PASSAGE FOR REVIEW:
· · · · · · ·
These crises are interlinked, and at the heart of them is our loss of connection to the natural world.

The Ramsar Convention is more important now than ever before and we, as a partner, must continue to raise the profile of wetlands, designate and protect more wetlands, and encourage the wise-use principles so that generations to come can benefit.

Ramsar facts

  • For centuries wetlands were seen as obstacles to development and farming. It was the concern of ornithologists about wetland destruction that prompted the work that led to the Ramsar Convention. Their wider benefits for people have been recognised relatively recently.
  • Ramsar pioneered the ‘wise use’ concept. This meant that sustainable use of protected wetlands was possible as long as this was with respect to the interests for why the site is important. This is now a common approach but was pioneering in the 1960s when protected sites were very much seen as strict nature reserves.
  • On joining the Ramsar Convention countries must designate at least one wetland as internationally important, and are encouraged to establish a national network of sites after that.
  • Loch Lomond in Scotland, Lindisfarne and the Ouse Washes in England, Northern Ireland’s Lough Neagh and Lough Beg, and Cors Fochno and the Dyfi in Wales were among the first UK Ramsar wetlands, all designated in 1976.
· · · · · · ·
DATASET EXCERPTS:
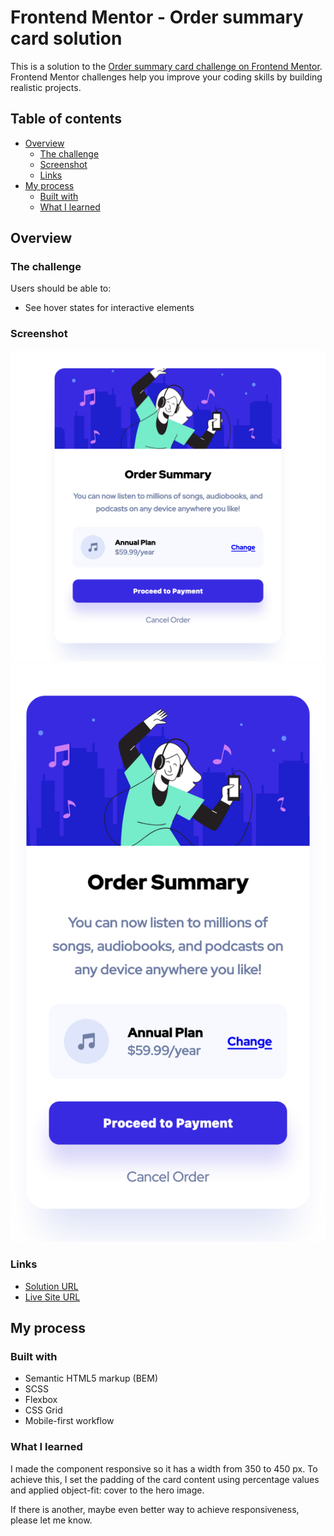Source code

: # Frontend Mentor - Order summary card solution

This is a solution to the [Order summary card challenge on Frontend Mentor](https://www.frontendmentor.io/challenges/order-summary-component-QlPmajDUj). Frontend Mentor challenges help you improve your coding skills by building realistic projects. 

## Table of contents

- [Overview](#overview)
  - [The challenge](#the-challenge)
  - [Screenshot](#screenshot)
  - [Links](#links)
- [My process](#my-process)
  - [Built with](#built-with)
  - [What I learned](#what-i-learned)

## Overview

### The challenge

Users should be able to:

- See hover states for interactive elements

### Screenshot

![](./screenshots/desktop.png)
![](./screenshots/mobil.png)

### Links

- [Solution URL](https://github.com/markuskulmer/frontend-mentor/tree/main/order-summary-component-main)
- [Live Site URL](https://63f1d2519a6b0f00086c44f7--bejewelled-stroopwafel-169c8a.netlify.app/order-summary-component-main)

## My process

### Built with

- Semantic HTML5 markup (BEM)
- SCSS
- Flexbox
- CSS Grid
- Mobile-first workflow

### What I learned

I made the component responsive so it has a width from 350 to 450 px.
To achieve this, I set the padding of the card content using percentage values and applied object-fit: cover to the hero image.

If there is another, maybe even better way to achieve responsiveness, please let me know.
· · · · · · ·
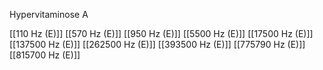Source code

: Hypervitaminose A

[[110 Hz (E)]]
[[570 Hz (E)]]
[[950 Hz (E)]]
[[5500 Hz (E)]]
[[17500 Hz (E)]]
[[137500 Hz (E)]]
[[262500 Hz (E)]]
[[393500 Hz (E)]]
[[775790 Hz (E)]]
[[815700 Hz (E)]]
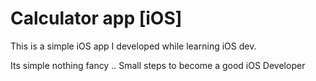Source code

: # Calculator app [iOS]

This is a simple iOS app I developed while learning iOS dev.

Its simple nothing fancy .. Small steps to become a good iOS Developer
· · · · · · ·
TASKS AND EXERCISES:
a – Copy the passage on the Ramsar Convention word for word between "Ramsar facts" and "recognised relatively recently.", inclusive.
b – Write the next part of the passage on the Ramsar Convention, picking up after its final sentence.

ANSWERS:
a –
Ramsar facts

  • For centuries wetlands were seen as obstacles to development and farming. It was the concern of ornithologists about wetland destruction that prompted the work that led to the Ramsar Convention. Their wider benefits for people have been recognised relatively recently.

b –
  • There are 68 Ramsar sites in England, 50 in Scotland, 20 in Northern Ireland and seven in Wales. Another four span English and Welsh or English and Scottish borders. There are a further 17 UK overseas territories, one in the Isle of Man and eight in the Channel Islands, including arguably the most important seabird colonies in the world on Gough and inaccessible islands in Tristan da Cunha which together support many millions of breeding seabirds.
  • 90 per cent of Britain’s wetlands have been lost in the last 1000 years, increasing the risk of flooding and flood damage to people’s homes, as well as significantly impacting wetland biodiversity. The UK Government’s Dasgupta review, published in February 2021, acknowledged the close link between economic prosperity and nature. WWT believes the restoration of wetlands would significantly help achieve the review’s goals.

Find out more

The Global Wetland Outlook is a landmark report from Ramsar, published in 2018 to document the global extent of wetlands. The results are a stark reminder of the importance of the world’s only treaty for the protection of its wetlands.

Read the report.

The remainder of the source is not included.